Saturday, January 9, 2010
This afternoon, myself and three other assistant photographers, will be shooting my studio's first wedding of the new decade! After attending last night's dress rehearsal at the Tuscan-inspired Bella Sera Event Center in Brighton, I can't tell you how excited I am to shoot Jack and Patience's wedding in such a fantastic venue.
Sweeping staircases. The glow of multiple lighted Christmas trees. Darkened wood and stained concrete floors. This place is filled so many different backdrops, textures and lighting that it should make for some amazing photos.
If you remember, Patience is the cousin of Harriet, whose wedding I shot last May. Harriet's referral and vote of confidence in my work helped me secure Patience's trust as well as her contract. I felt so much pride and honor to have relatives walk up to me last night and shake my hand and say "you do great work!" It's that kind of confidence that makes me want to do an even greater job. Here is a shot of Harriet below, as well as a shot of Harriet and her new husband Peter above.
One of the most difficult things to consider regarding this wedding is placement of photographers to capture the event from as many angles as possible.

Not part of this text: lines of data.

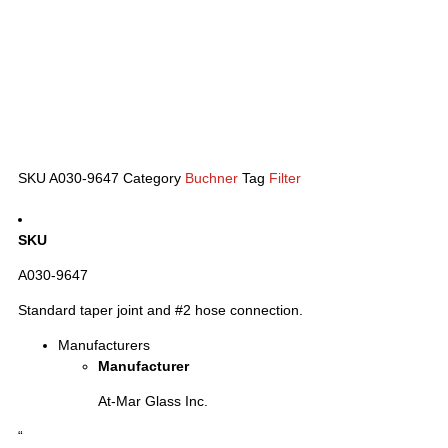
SKU
A030-9647
Category
Buchner
Tag
Filter
SKU
A030-9647
Standard taper joint and #2 hose connection.
Manufacturers
Manufacturer
At-Mar Glass Inc.
“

One photographer will be placed at the bottom of the two staircases where the wedding party will be walking down and moving in front of the altar. Once the party is in place, these two photographers will be responsible for shooting tight shots of the ring exchange, kiss, family members. etc. One photographer will be placed in an overhead balcony to get scene setting shots and capture the moment of the bride walking down the stairs, hopefully with a wide angle big enough to get her and the audience watching her decent. And another photographer will be on the ground circling the audience and shooting from the rear since the bride and groom will be facing the audience. This is unusual because all the other ceremonies I've covered had the bride and groom's back to the audience.

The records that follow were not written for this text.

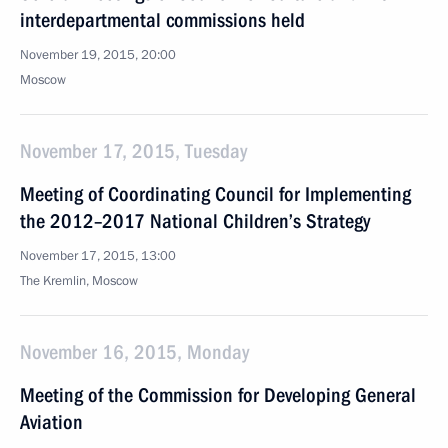
interdepartmental commissions held
November 19, 2015, 20:00
Moscow
November 17, 2015, Tuesday
Meeting of Coordinating Council for Implementing
the 2012–2017 National Children’s Strategy
November 17, 2015, 13:00
The Kremlin, Moscow
November 16, 2015, Monday
Meeting of the Commission for Developing General
Aviation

As a side note, the videographers and I coordinated where everyone will be so that each set of professionals will have the space they need to do their work. I couldn't believe it when the lead videographer told me that she spent her last wedding fighting with a photographer who had no regard for her work, standing completely in front of her camera on numerous occasions to make sure he got his shot. I think that kind of behavior is unnecessary, and that photographer can be sure he won't be getting a referral from the videographer. Photographers have to realize that they aren't the only vendor involved in making this day a success for the bride and groom. It's important to carve out relationships with the caterer, the DJ, the wedding coordinator, the event space managers, the officiant -- anybody who can later vouch for your business and you for theirs. It's about mutual respect.